Elle défonça la porte, fouilla la pièce du regard. Elle avait subit le même traitement que le reste de l'appartement. C'est là qu'elle le vit.
« Castle ! » souffla-t-elle.
Il était allongé à côté de son bureau, recroquevillé en position fœtale, le corps baignant dans une marre de sang. Kate se jeta à son chevet en un instant, le retourna sur le dos.
« Beckett… Kate, je suis désolé … Je… Je ne l'ai pas vu venir. » Son visage était gris et chaque parole semblait lui demander un effort marathonien.
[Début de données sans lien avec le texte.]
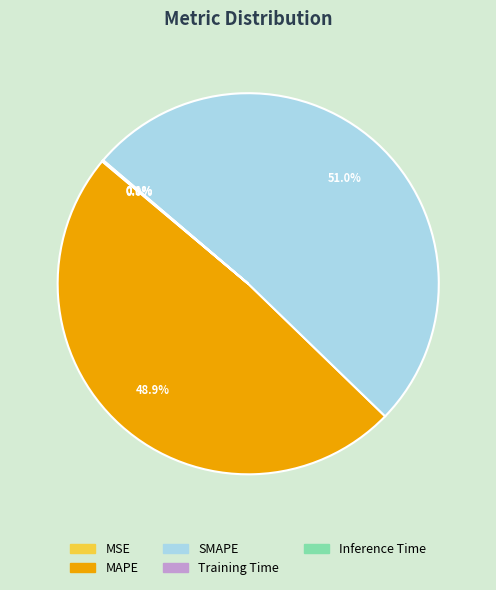

What is the largest slice in the pie chart?

SMAPE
« Taisez-vous Castle ! » Elle appela les secours tout en appliquant une pression sur la blessure de son partenaire. Il frémit de douleur mais ne broncha pas. « Vous n'auriez jamais dû vous retrouver dans cette situation… c'est ma faute Castle alors vous… vous avez intérêt à tenir le coup.
Les yeux bleus de l'écrivain s'obscurcirent.
« Ne… Je suis un véritable idiot Kate ! »
« Vous savez que, une fois que vous irez mieux, tout ce que vous dites pourra être retenu contre vous ? »dit-elle afin de le distraire et, surtout, afin qu'elle-même ne sombre dans une panique incontrôlable. Ses mains se teintaient du sans de son ami, touché en pleine poitrine. Elle ferma brièvement les yeux, en espérant que le tableau soit moins dramatique lorsqu'elle les rouvrirait... mais rien n'y fit.
Il voulut sourire à sa répartie, mais la douleur transforma cette tentative en grognement de douleur.
« Beckett, si …si je ne m'en sors pas… je veux… je veux que vous sachiez que… que je… »
Le bruit des ambulanciers et des policiers qui envahirent l'appartement le coupèrent dans son élan.
« Castle… non ! » fit-elle, hochant légèrement la tête vers le blessé. « Vous aurez tout le temps de me le dire quand ils vous auront extrait cette balle. »
« Promis ? » Ses yeux bleus se plongèrent dans les verts de sa collègue qui se recula pour laisser passer les sauveteurs. Le regard toujours fixé à celui de son ami.
« Promis. » Beckett recula de quelques pas afin de laisser aux secouristes la place nécessaire, ne le quittant pas des yeux une seule seconde, tandis qu'il était transporté sur une civière.
Il voulut attraper la main de sa collègue, mais n'avait plus suffisamment de force pour tendre son bras. L'ambulancier fit de la place pour la jeune femme qui s'approcha.
"Je vais avec vous dans l'ambulance." lança-t-elle vigoureusement au médecin tout en attrapant la main de son écrivain. L'homme voulu intervenir et lui refuser l'accès au véhicule mais elle lui montra son badge et lui fit rapidement comprendre qu'il n'avait pas le choix.